The term bombshell is a forerunner to the term "sex symbol" and originally used to describe popular female sex icons. In modern usage, bombshell refers to a very attractive woman. The Online Etymology Dictionary by Douglas Harper attests the usage of the term in this meaning since 1942, and in the meaning of "shattering or devastating thing or event" since 1860.
The first woman to be known as a bombshell was Jean Harlow, who was nicknamed the "blonde bombshell" for her 1931 film Platinum Blonde. Two years later she starred in the Metro-Goldwyn-Mayer film Bombshell. One of the blurbs on posters was "Lovely, luscious, exotic Jean Harlow as the Blonde Bombshell of filmdom."
The epithet rose sharply in popularity after the death of Marilyn Monroe in 1962, and declined in popularity in late 1960s due to emerging ideological conflicts.

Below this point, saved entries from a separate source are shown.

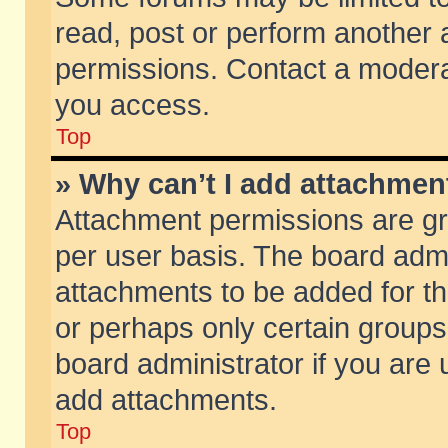
read, post or perform another
permissions. Contact a moderat
you access.
Top
» Why can’t I add attachmen
Attachment permissions are gr
per user basis. The board adm
attachments to be added for th
or perhaps only certain group
board administrator if you are
add attachments.
Top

Hollywood soon took up the blonde bombshell, and then, during the late 1940s through the early 1960s, brunette, exotic, and ethnic versions (e.g., Jane Russell, Dorothy Dandridge, and Sophia Loren) were also cultivated as complements to, or as satellites of, the blonde bombshell. Some of the film stars, largely of 1940s–1960s, referred to as bombshells include Marilyn Monroe, Rita Hayworth, Diana Dors, Jayne Mansfield, Mamie Van Doren, Jane Russell, Ava Gardner, Carroll Baker, Brigitte Bardot, Kim Novak, Sophia Loren, Elizabeth Taylor, Ann-Margret, Veronica Lake, Raquel Welch, and Ursula Andress.